Luca has a contemporary history oral. He loads the textbook's table of contents into NotebookLM and activates the examiner role. First, an easy question: the causes of the First World War. He answers well. The AI presses: "was the system of alliances a cause or an accelerator?" Luca hesitates. The AI points out that he's confused cause and trigger, asks him the question again on a similar case (the Sarajevo crisis), and this time Luca makes the distinction. At the real oral, the professor asks almost the same follow-up question. Luca had already seen it.

When it does NOT work (and how to fix it)

If the AI asks you questions that are too easy or generic

It means it doesn't have enough material to calibrate the difficulty. Remedy: load the detailed syllabus and add "raise the level: top-marks questions, with the connections between topics that a demanding professor expects."

If the AI accepts a wrong answer as good

Assistants tend to be accommodating. Remedy: in the role write "be strict, don't praise me out of courtesy: if the answer is incomplete tell me clearly." And verify for yourself the points you have doubts about, by opening the sources.

If you can't find the voice mode

The buttons move around. Remedy: look for an icon shaped like a headset, a microphone or a sound wave in the mobile app. If there isn't one, you simulate the oral in writing: write your answers off the cuff, without deleting, to mimic the fact that out loud you can't go back.

A tip from someone who really uses it

Record yourself while answering out loud and listen back. The AI evaluates the content, but in an oral exam how you speak also counts: the pauses, the "ums," the confidence. The content is corrected by the AI, the performance is corrected by your own ear.

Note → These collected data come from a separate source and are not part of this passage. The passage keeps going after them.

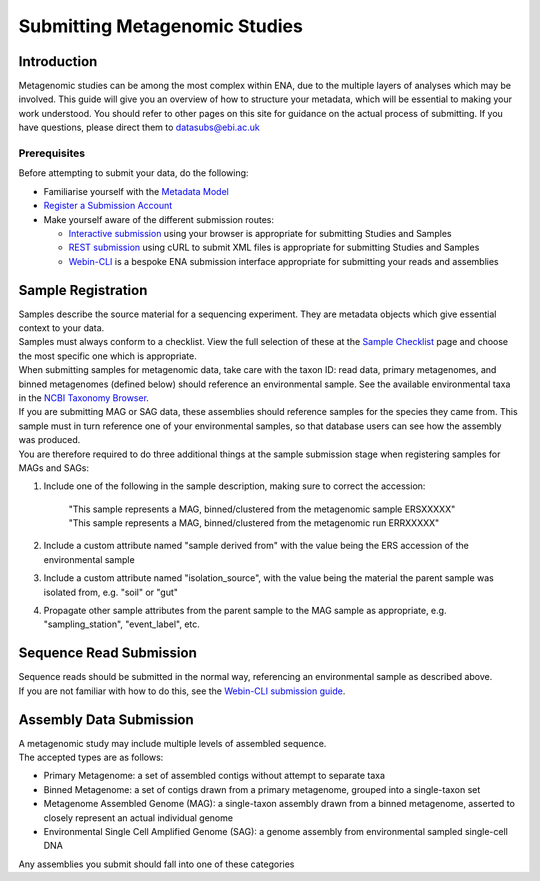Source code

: ==============================
Submitting Metagenomic Studies
==============================


Introduction
============

| Metagenomic studies can be among the most complex within ENA, due to the multiple layers of analyses which may be involved. This guide will give you an overview of how to structure your metadata, which will be essential to making  your work understood. You should refer to other pages on this site for guidance on the actual process of submitting. If you have questions, please direct them to datasubs@ebi.ac.uk


Prerequisites
-------------

Before attempting to submit your data, do the following:

- Familiarise yourself with the `Metadata Model <meta_01.html>`_
- `Register a Submission Account <reg.html>`_
- Make yourself aware of the different submission routes:

  + `Interactive submission <interactive.html>`_ using your browser is appropriate for submitting Studies and Samples
  + `REST submission <programmatic.html>`_ using cURL to submit XML files is appropriate for submitting Studies and Samples
  + `Webin-CLI <cli.html>`_ is a bespoke ENA submission interface appropriate for submitting your reads and assemblies


Sample Registration
===================

| Samples describe the source material for a sequencing experiment.
  They are metadata objects which give essential context to your data.
| Samples must always conform to a checklist.
  View the full selection of these at the `Sample Checklist`_ page and choose the most specific one which is appropriate.

.. _Sample Checklist: https://www.ebi.ac.uk/ena/submit/checklists


| When submitting samples for metagenomic data, take care with the taxon ID: read data, primary metagenomes, and binned metagenomes (defined below) should reference an environmental sample.
  See the available environmental taxa in the `NCBI Taxonomy Browser`_.

.. _NCBI Taxonomy Browser: https://www.ncbi.nlm.nih.gov/Taxonomy/Browser/wwwtax.cgi?mode=Undef&id=408169&lvl=1&keep=1&srchmode=1&unlock

| If you are submitting MAG or SAG data, these assemblies should reference samples for the species they came from.
  This sample must in turn reference one of your environmental samples, so that database users can see how the assembly was produced.
| You are therefore required to do three additional things at the sample submission stage when registering samples for MAGs and SAGs:

1. Include one of the following in the sample description, making sure to correct the accession:

    | "This sample represents a MAG, binned/clustered from the metagenomic sample ERSXXXXX"
    | "This sample represents a MAG, binned/clustered from the metagenomic run ERRXXXXX"

2. Include a custom attribute named "sample derived from" with the value being the ERS accession of the environmental sample

3. Include a custom attribute named "isolation_source", with the value being the material the parent sample was isolated from, e.g. "soil" or "gut"

4. Propagate other sample attributes from the parent sample to the MAG sample as appropriate, e.g. "sampling_station", "event_label", etc.


Sequence Read Submission
========================

| Sequence reads should be submitted in the normal way, referencing an environmental sample as described above.
| If you are not familiar with how to do this, see the `Webin-CLI submission guide <cli.html>`_.


Assembly Data Submission
========================

| A metagenomic study may include multiple levels of assembled sequence.
| The accepted types are as follows:

- Primary Metagenome: a set of assembled contigs without attempt to separate taxa
- Binned Metagenome: a set of contigs drawn from a primary metagenome, grouped into a single-taxon set
- Metagenome Assembled Genome (MAG): a single-taxon assembly drawn from a binned metagenome, asserted to closely represent an actual individual genome
- Environmental Single Cell Amplified Genome (SAG): a genome assembly from environmental sampled single-cell DNA

| Any assemblies you submit should fall into one of these categories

Frequently asked questions

Do the AI's questions really resemble the professor's?

They resemble them if you give it the right syllabus and ask for connecting questions, not just definitions. No simulation guesses the exact question, but training yourself to reason under pressure is what saves you when the question you hadn't anticipated arrives.

Can I use it for foreign-language orals too?

Yes, and it's one of the best uses: the AI quizzes you and replies in the language, correcting pronunciation (in voice mode) and grammar. Set the role directly in that language.

Doesn't having AI quiz you create a false sense of security?

Only if the AI flatters you. An AI examiner tuned to be strict has the opposite effect: it shows you the cracks before the board finds them. False security comes from reviewing by reading; tackling the questions cold dismantles it.